We are back home now, and have made the decision to stop trying to cycle with my eggs. There has been just too many ups and downs in the last 2 years for us to continue on this path any longer. Nothing is going to change. My body just refuses to co-operate. I've done everything I can, I can't force it into working. I've been monitored for 8 months, I've ovulated 1 egg in those 8 months, I haven't had one good month with my b/w yet. There's always multiple cysts, or my fsh is so high that there is nothing, and I don't get an AF. It's enough at this point. I just want my life to start again. I want to be happy again. I want to be hopeful again.

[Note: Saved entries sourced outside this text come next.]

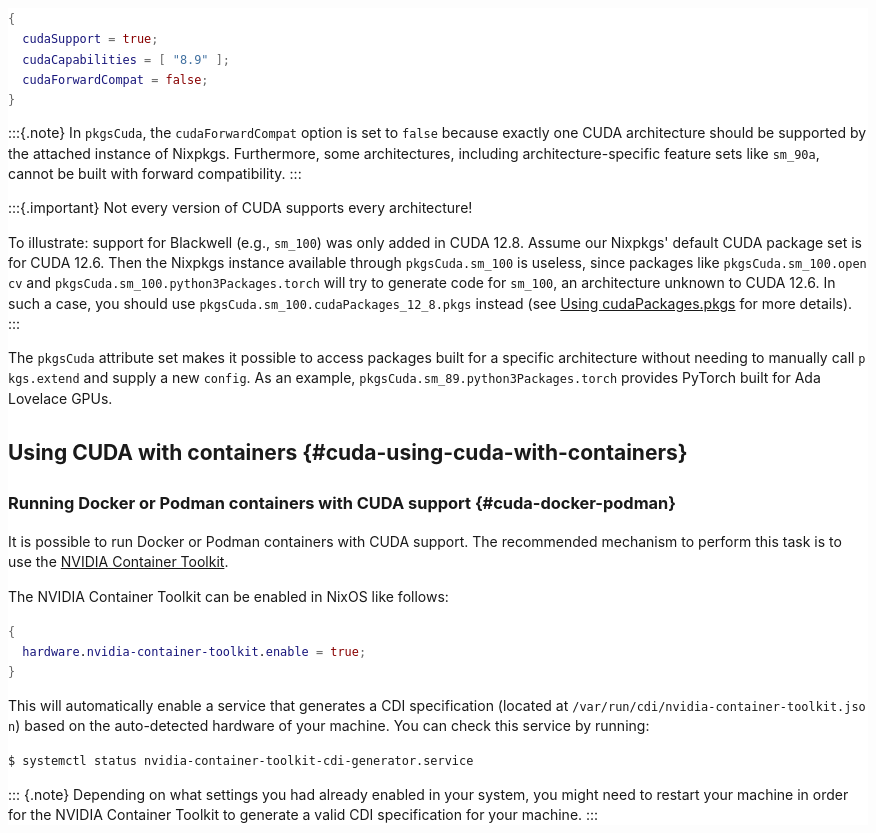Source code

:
 ```nix
{
  cudaSupport = true;
  cudaCapabilities = [ "8.9" ];
  cudaForwardCompat = false;
}
```

:::{.note}
In `pkgsCuda`, the `cudaForwardCompat` option is set to `false` because exactly one CUDA architecture should be supported by the attached instance of Nixpkgs. Furthermore, some architectures, including architecture-specific feature sets like `sm_90a`, cannot be built with forward compatibility.
:::

:::{.important}
Not every version of CUDA supports every architecture!

To illustrate: support for Blackwell (e.g., `sm_100`) was only added in CUDA 12.8. Assume our Nixpkgs' default CUDA package set is for CUDA 12.6. Then the Nixpkgs instance available through `pkgsCuda.sm_100` is useless, since packages like `pkgsCuda.sm_100.opencv` and `pkgsCuda.sm_100.python3Packages.torch` will try to generate code for `sm_100`, an architecture unknown to CUDA 12.6. In such a case, you should use `pkgsCuda.sm_100.cudaPackages_12_8.pkgs` instead (see [Using cudaPackages.pkgs](#cuda-using-cudapackages-pkgs) for more details).
:::

The `pkgsCuda` attribute set makes it possible to access packages built for a specific architecture without needing to manually call `pkgs.extend` and supply a new `config`. As an example, `pkgsCuda.sm_89.python3Packages.torch` provides PyTorch built for Ada Lovelace GPUs.

## Using CUDA with containers {#cuda-using-cuda-with-containers}

### Running Docker or Podman containers with CUDA support {#cuda-docker-podman}

It is possible to run Docker or Podman containers with CUDA support. The recommended mechanism to perform this task is to use the [NVIDIA Container Toolkit](https://docs.nvidia.com/datacenter/cloud-native/container-toolkit/latest/index.html).

The NVIDIA Container Toolkit can be enabled in NixOS like follows:

```nix
{
  hardware.nvidia-container-toolkit.enable = true;
}
```

This will automatically enable a service that generates a CDI specification (located at `/var/run/cdi/nvidia-container-toolkit.json`) based on the auto-detected hardware of your machine. You can check this service by running:

```ShellSession
$ systemctl status nvidia-container-toolkit-cdi-generator.service
```

::: {.note}
Depending on what settings you had already enabled in your system, you might need to restart your machine in order for the NVIDIA Container Toolkit to generate a valid CDI specification for your machine.
:::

The process of being matched and cycling with a donor is a long process. I won't go into details today. But I will say I feel better now that we have come to this decision together. Better than I did 2 months ago when we first started looking at donor. But you know things do happen for a reason. We pulled out of the cycle, and the next cycle I had my highest test, 100% confirming the diagnosis of POF (up until then it was only high fsh) and 2 weeks after that H1N1 flu epidemic broke out in Mexico and we would have been cycling down there at that time. Who knows if the donor was effected, or if we would have been able to cycle because of the travel ban. So who knows maybe coming back 2 months later this will be a winning cycle. God knows it can't be worse than the cycles we've already had... Funny because we've really had none, but we've been failing for 5 years! Sigh!!!! Well lets see where this new path leads us! From my heart to God's ears I pray that God's plan is to allow us to have a family this way, and that this will be end our childless years!